Os Tribunais de Contas dos Estados que gastam mais com pessoal do que declaravam, segundo números do Tesouro Nacional, negam que haja alguma “contabilidade criativa”. Os TCEs do Rio, Minas, Goiás, Mato Grosso do Sul, Paraná, Rio Grande do Sul e Paraíba, além do Distrito Federal, dizem que os critérios de cálculo são amparados em estudos técnicos e resoluções dos colegiados, aplicados sobre números fornecidos pela própria administração estadual.
Mas, segundo especialistas, os tribunais criaram mecanismos de exceção dentro da classificação de despesas com pessoal que mascararam a real situação financeira dos governos. Um relatório técnico do Tribunal de Contas do Rio Grande do Sul emitido em 2001, por exemplo, determina a exclusão de gastos com terceirizados e pensionistas do cálculo de despesa com pessoal. A orientação contraria a própria Lei de Responsabilidade Fiscal (LRF), que coloca os dois dispêndios como parte da conta.

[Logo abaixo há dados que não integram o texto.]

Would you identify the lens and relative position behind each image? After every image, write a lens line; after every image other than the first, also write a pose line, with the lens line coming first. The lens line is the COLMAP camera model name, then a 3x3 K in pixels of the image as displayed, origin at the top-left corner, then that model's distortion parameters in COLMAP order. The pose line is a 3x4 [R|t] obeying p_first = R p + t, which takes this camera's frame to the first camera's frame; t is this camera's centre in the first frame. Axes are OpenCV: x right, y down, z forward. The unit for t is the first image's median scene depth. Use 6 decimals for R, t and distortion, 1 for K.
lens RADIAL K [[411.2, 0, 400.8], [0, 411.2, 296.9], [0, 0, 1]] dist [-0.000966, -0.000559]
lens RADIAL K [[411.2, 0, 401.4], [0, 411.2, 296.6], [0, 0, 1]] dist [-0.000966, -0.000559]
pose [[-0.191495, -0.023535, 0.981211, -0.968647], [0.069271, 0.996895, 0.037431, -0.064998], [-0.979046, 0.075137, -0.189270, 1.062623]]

O Tesouro Nacional explicita a necessidade da inclusão desses gastos no Manual de Demonstrativos Fiscais (MDF), utilizado pelos Estados. “A despesa total com pessoal compreende o somatório dos gastos do Ente da Federação com ativos, inativos e pensionistas, deduzidos alguns itens exaustivamente explicitados pela própria LRF, não cabendo interpretações que extrapolem dispositivos legais”, diz o documento.

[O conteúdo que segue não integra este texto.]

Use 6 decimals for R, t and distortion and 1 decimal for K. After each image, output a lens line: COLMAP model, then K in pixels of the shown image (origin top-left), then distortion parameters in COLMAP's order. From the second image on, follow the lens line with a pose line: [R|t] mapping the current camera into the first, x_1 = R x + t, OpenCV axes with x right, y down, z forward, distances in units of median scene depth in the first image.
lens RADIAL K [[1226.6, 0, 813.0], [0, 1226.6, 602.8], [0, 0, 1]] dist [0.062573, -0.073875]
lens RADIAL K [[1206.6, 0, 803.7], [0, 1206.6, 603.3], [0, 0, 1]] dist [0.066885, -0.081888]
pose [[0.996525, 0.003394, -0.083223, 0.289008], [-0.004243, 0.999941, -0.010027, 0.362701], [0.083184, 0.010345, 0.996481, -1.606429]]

Com a brecha patrocinada pelo TCE-RS, o governo gaúcho diz comprometer 58,11% da receita corrente líquida (RCL) com pessoal, embora técnicos federais apontem que é 70,62%.

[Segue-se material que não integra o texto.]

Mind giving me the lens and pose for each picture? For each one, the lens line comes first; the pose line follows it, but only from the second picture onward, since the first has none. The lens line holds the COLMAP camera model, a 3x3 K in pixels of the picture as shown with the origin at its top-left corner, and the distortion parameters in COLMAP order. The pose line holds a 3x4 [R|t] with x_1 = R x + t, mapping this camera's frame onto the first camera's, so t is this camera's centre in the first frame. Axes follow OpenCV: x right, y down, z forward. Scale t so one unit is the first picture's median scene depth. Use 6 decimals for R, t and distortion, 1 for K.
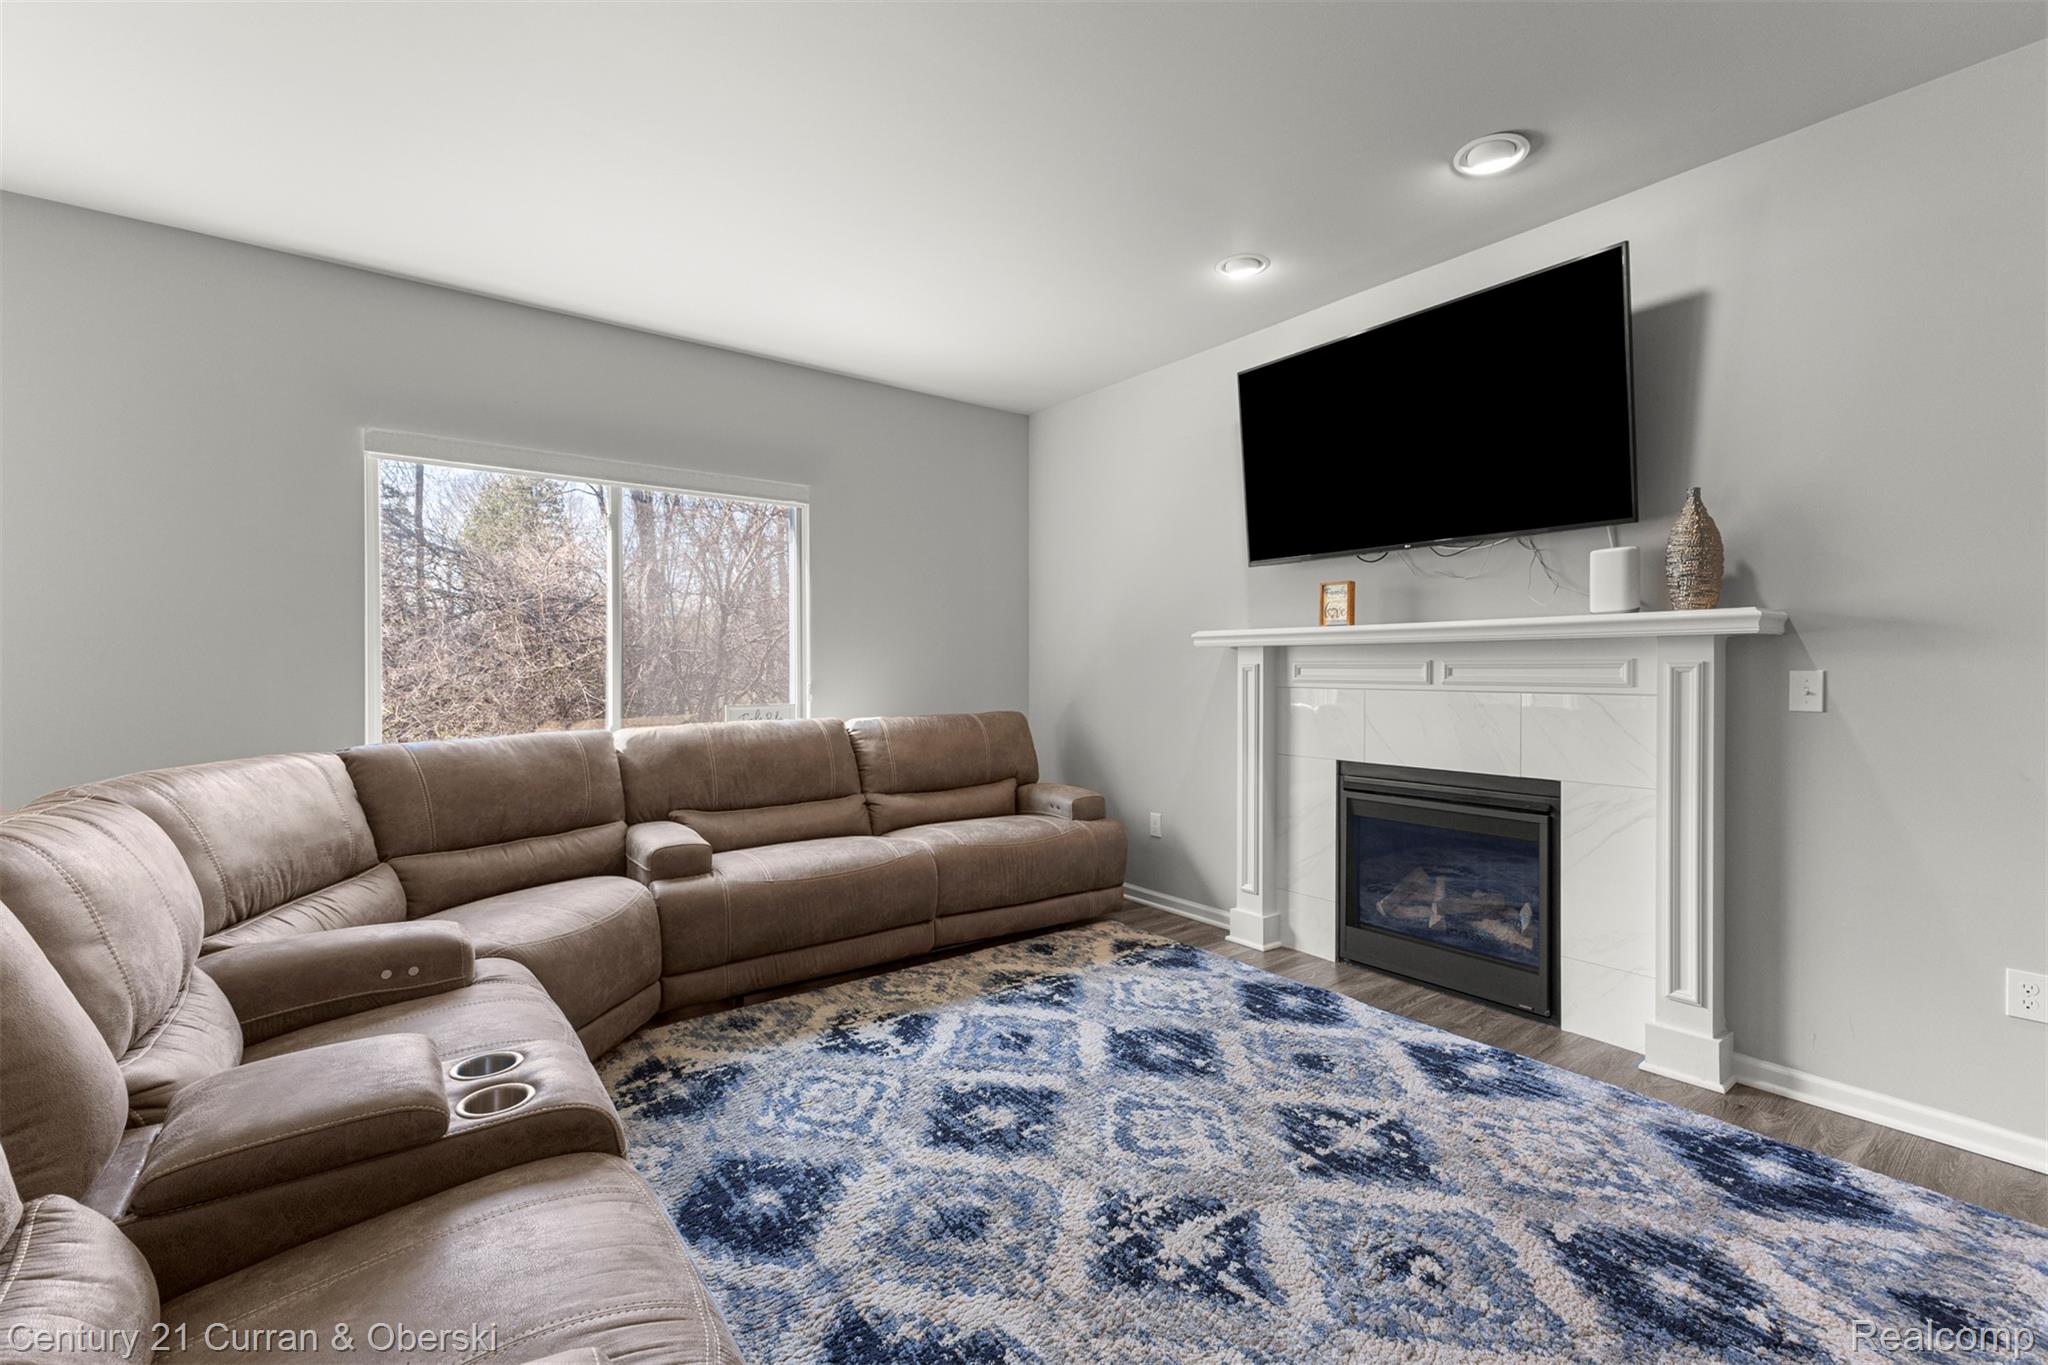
lens RADIAL K [[881.0, 0, 1013.7], [0, 881.0, 675.2], [0, 0, 1]] dist [0.011014, -0.000725]
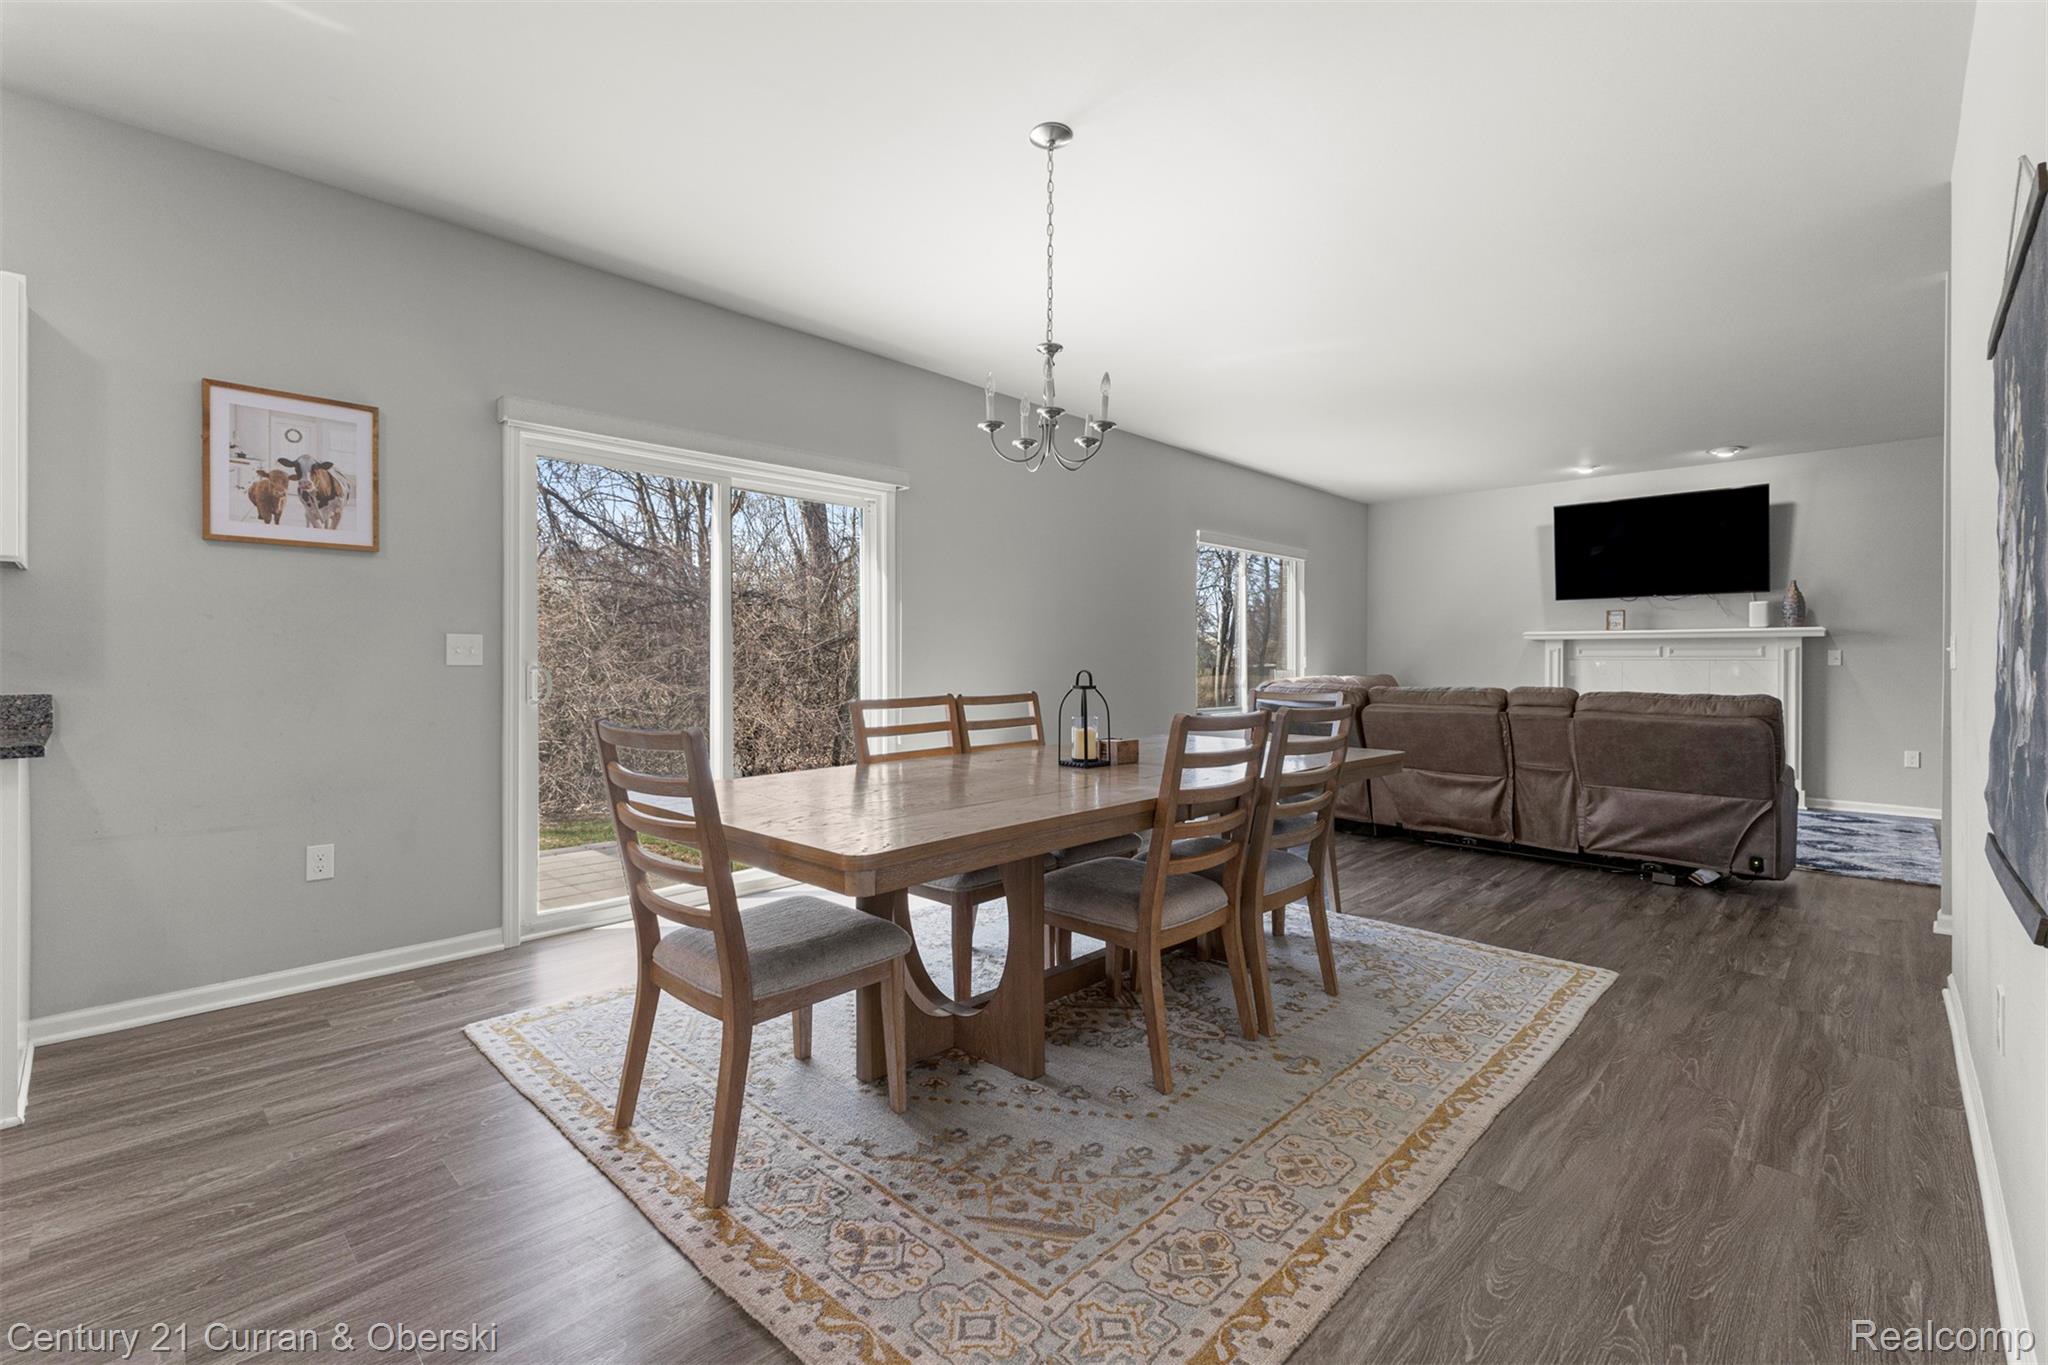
lens RADIAL K [[881.0, 0, 1036.5], [0, 881.0, 668.5], [0, 0, 1]] dist [0.011014, -0.000725]
pose [[0.988071, 0.001253, 0.153995, -1.704113], [-0.001720, 0.999994, 0.002897, 0.041222], [-0.153991, -0.003127, 0.988067, -1.143243]]
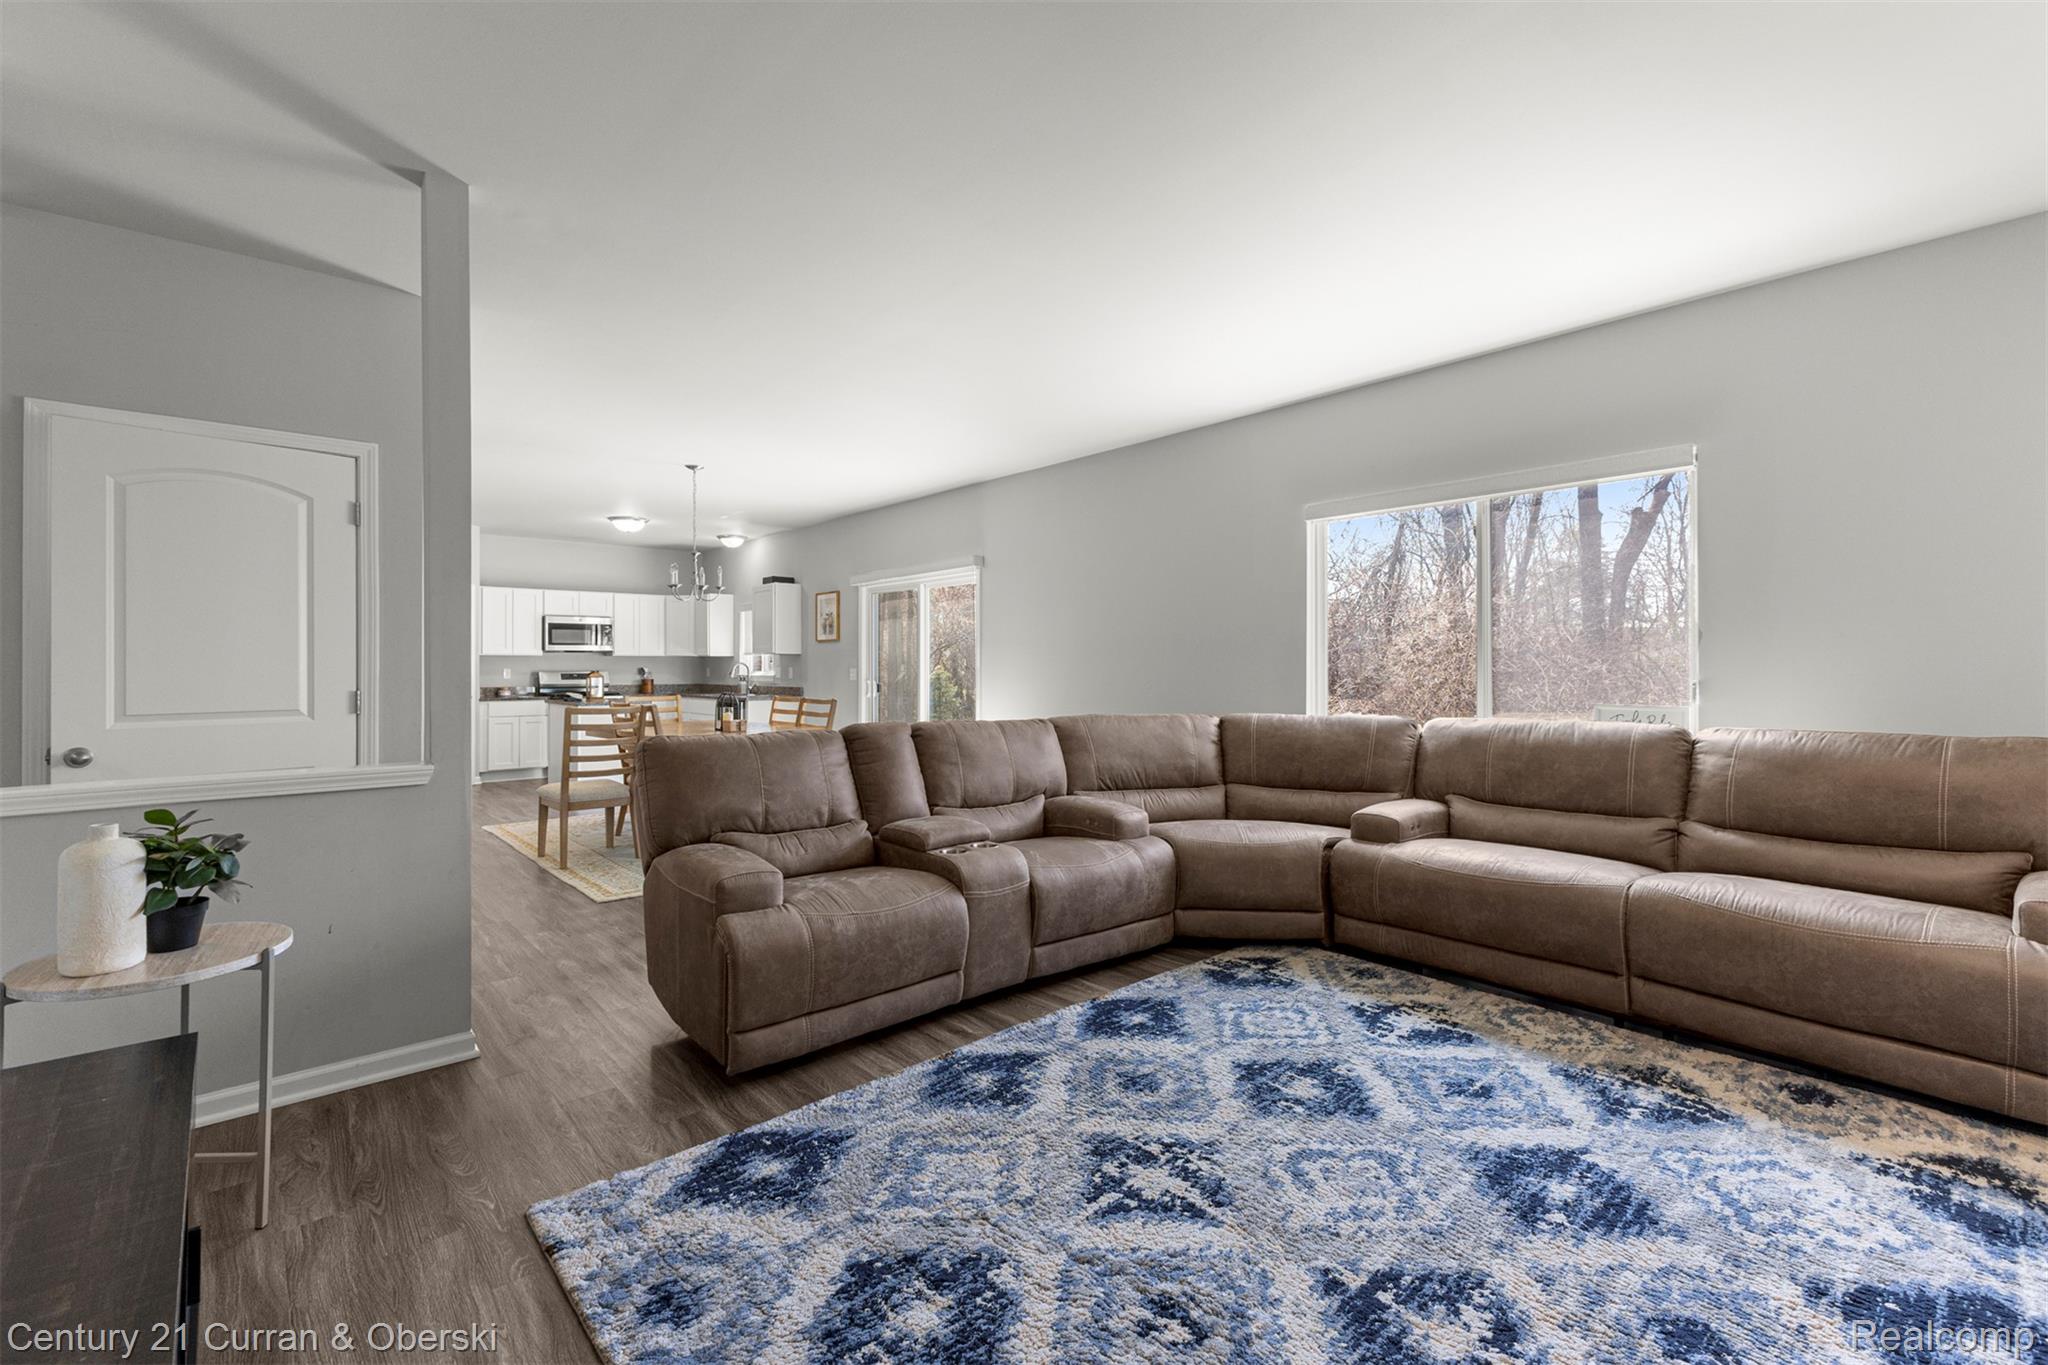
lens RADIAL K [[881.0, 0, 1023.5], [0, 881.0, 669.2], [0, 0, 1]] dist [0.011014, -0.000725]
pose [[0.073305, 0.002174, -0.997307, 0.851703], [-0.002937, 0.999994, 0.001964, -0.003978], [0.997305, 0.002785, 0.073310, 0.493446]]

No Distrito Federal, uma decisão do Tribunal de Contas de 2013 permitiu a exclusão de pensionistas do cálculo. O colegiado já havia decidido, em maio de 2003, que os valores pagos aos funcionários que vendem um terço de suas férias não devem ser computados como despesa com pessoal. Em 2010, essa resolução foi estendida ao abono de permanência, um incremento no salário de aposentados que seguem ativos. Com isso, o Distrito Federal diz que 49,3% de sua receita corrente líquida está comprometida com pessoal, enquanto o Tesouro aponta que são 64,19%.
Receitas.
No Rio de Janeiro, o problema está na classificação das receitas que sustentam a Previdência. A lei prevê que os gastos com inativos financiados com recursos próprios do regime fiquem de fora do cálculo. Esses “recursos próprios” são sobretudo as contribuições previdenciárias recolhidas, mas o governo fluminense tem considerado também receitas de royalties de petróleo e até de saques de depósitos judiciais, elevando o abatimento.
É por isso que o Rio diz que o déficit da Previdência estadual foi de R$ 542 milhões em 2015, enquanto o Tesouro detectou um rombo de R$ 10,8 bilhões. “Não tem sentido técnico algum. Essa composição (do boletim federal) não indica que foi recurso do Tesouro. O que o Tesouro pegou do sistema e colocou na Previdência foram R$ 500 milhões. O resto veio de royalties e depósitos judiciais”, diz o secretário estadual de Fazenda do Rio, Gustavo Barbosa.
A discrepância nos dados acaba refletindo na relação despesa com pessoal/RCL, que é de 41,77% segundo o Rio, contra 62,84% na avaliação do Tesouro. As contas de 2015 já foram aprovadas pelo TCE-RJ.
Um dos autores da Lei de Responsabilidade Fiscal, o economista José Roberto Afonso, pesquisador do Ibre/FGV e professor do Instituto Brasiliense de Direito Público (IDP), avalia que é preciso “qualificar melhor” o objeto do controle, ou seja, aprimorar a definição dos indicadores que são alvo da lei, como a despesa com pessoal. O governo tentou fazer isso no projeto de renegociação da dívida dos Estados, mas a iniciativa enfrentou forte resistência do Congresso e acabou sendo excluída do texto. Em resposta, a equipe econômica prometeu fazer uma revisão da LRF.
“Até poderia aperfeiçoar a LRF, mas antes é preciso aprovar outras duas leis. Primeiro, criar o Conselho de Gestão Fiscal, já previsto na LRF, mas cujo projeto dorme na Câmara há 16 anos. Segundo, aprovar uma nova Lei Geral de Orçamento e Contabilidade Pública”, diz Afonso. As informações são do jornal O Estado de S. Paulo.